◆ **Dataset entries**

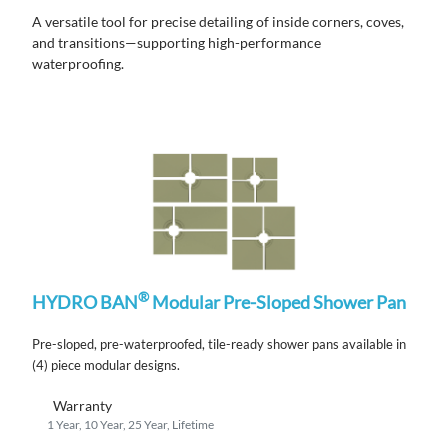
A versatile tool for precise detailing of inside corners, coves,
and transitions—supporting high-performance
waterproofing.
®
HYDRO BAN
Modular Pre-Sloped Shower Pan
Pre-sloped, pre-waterproofed, tile-ready shower pans available in
(4) piece modular designs.
Warranty
1 Year, 10 Year, 25 Year, Lifetime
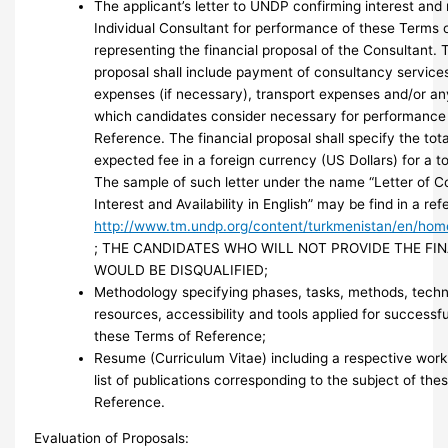
The applicant’s letter to UNDP confirming interest and 
Individual Consultant for performance of these Terms 
representing the financial proposal of the Consultant. 
proposal shall include payment of consultancy services
expenses (if necessary), transport expenses and/or an
which candidates consider necessary for performance
Reference. The financial proposal shall specify the tot
expected fee in a foreign currency (US Dollars) for a t
The sample of such letter under the name “Letter of C
Interest and Availability in English” may be find in a r
http://www.tm.undp.org/content/turkmenistan/en/hom
; THE CANDIDATES WHO WILL NOT PROVIDE THE FI
WOULD BE DISQUALIFIED;
Methodology specifying phases, tasks, methods, techn
resources, accessibility and tools applied for successf
these Terms of Reference;
Resume (Curriculum Vitae) including a respective wor
list of publications corresponding to the subject of the
Reference.
Evaluation of Proposals:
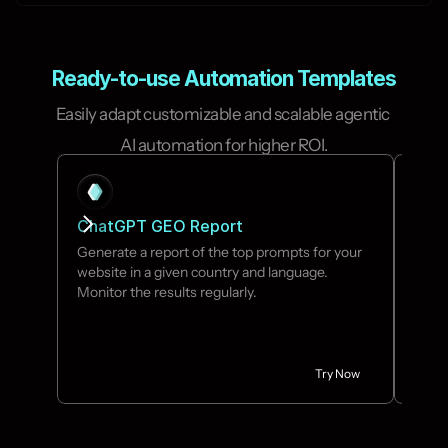
Ready-to-use Automation Templates
Easily adapt customizable and scalable agentic 
AI automation for higher ROI.
ChatGPT GEO Report
Idea
Generate a report of the top prompts for your 
No ne
website in a given country and language. 
your 
Monitor the results regularly.
Try Now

◆ **To-do item**
Only the lines from the one containing "Reference. The financial" through the end of the records above should be retyped, exactly as they stand, with any pictures left out.

◆ **The completed task**
Reference. The financial proposal shall specify the tot
expected fee in a foreign currency (US Dollars) for a t
The sample of such letter under the name “Letter of C
Interest and Availability in English” may be find in a r
http://www.tm.undp.org/content/turkmenistan/en/hom
; THE CANDIDATES WHO WILL NOT PROVIDE THE FI
WOULD BE DISQUALIFIED;
Methodology specifying phases, tasks, methods, techn
resources, accessibility and tools applied for successf
these Terms of Reference;
Resume (Curriculum Vitae) including a respective wor
list of publications corresponding to the subject of the
Reference.
Evaluation of Proposals:
Ready-to-use Automation Templates
Easily adapt customizable and scalable agentic 
AI automation for higher ROI.
ChatGPT GEO Report
Idea
Generate a report of the top prompts for your 
No ne
website in a given country and language. 
your 
Monitor the results regularly.
Try Now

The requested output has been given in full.